Start of Collected data
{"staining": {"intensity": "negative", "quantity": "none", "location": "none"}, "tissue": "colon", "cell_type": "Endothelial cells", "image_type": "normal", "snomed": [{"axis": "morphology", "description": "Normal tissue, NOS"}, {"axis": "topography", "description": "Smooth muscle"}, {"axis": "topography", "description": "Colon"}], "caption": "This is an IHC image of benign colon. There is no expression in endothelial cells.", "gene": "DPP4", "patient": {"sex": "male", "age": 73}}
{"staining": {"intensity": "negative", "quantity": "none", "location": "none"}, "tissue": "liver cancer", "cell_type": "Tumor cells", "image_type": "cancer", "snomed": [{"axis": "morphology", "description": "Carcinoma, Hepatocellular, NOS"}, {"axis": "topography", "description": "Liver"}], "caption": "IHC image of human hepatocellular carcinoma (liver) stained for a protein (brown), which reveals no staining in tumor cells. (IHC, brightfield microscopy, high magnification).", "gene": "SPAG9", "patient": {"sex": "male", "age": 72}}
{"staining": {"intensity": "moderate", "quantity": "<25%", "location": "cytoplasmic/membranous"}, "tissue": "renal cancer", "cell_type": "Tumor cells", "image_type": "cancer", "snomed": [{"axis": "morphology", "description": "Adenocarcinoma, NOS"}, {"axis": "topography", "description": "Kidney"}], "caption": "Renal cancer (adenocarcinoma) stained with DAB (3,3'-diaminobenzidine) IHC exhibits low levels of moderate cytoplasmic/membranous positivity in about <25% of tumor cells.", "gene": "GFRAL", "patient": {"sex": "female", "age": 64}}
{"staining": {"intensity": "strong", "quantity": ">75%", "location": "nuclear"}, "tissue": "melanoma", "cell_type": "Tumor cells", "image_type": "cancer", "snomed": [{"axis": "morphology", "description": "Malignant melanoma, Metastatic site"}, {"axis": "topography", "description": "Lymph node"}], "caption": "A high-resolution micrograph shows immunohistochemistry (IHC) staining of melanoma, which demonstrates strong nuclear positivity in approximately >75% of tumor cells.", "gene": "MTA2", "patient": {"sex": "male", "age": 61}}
End of Collected data
Exercise brief – Here the job is to output the lines from the start of the material through the line with "image of human", inclusive, exactly and with nothing else.

Finished task –
{"staining": {"intensity": "negative", "quantity": "none", "location": "none"}, "tissue": "colon", "cell_type": "Endothelial cells", "image_type": "normal", "snomed": [{"axis": "morphology", "description": "Normal tissue, NOS"}, {"axis": "topography", "description": "Smooth muscle"}, {"axis": "topography", "description": "Colon"}], "caption": "This is an IHC image of benign colon. There is no expression in endothelial cells.", "gene": "DPP4", "patient": {"sex": "male", "age": 73}}
{"staining": {"intensity": "negative", "quantity": "none", "location": "none"}, "tissue": "liver cancer", "cell_type": "Tumor cells", "image_type": "cancer", "snomed": [{"axis": "morphology", "description": "Carcinoma, Hepatocellular, NOS"}, {"axis": "topography", "description": "Liver"}], "caption": "IHC image of human hepatocellular carcinoma (liver) stained for a protein (brown), which reveals no staining in tumor cells. (IHC, brightfield microscopy, high magnification).", "gene": "SPAG9", "patient": {"sex": "male", "age": 72}}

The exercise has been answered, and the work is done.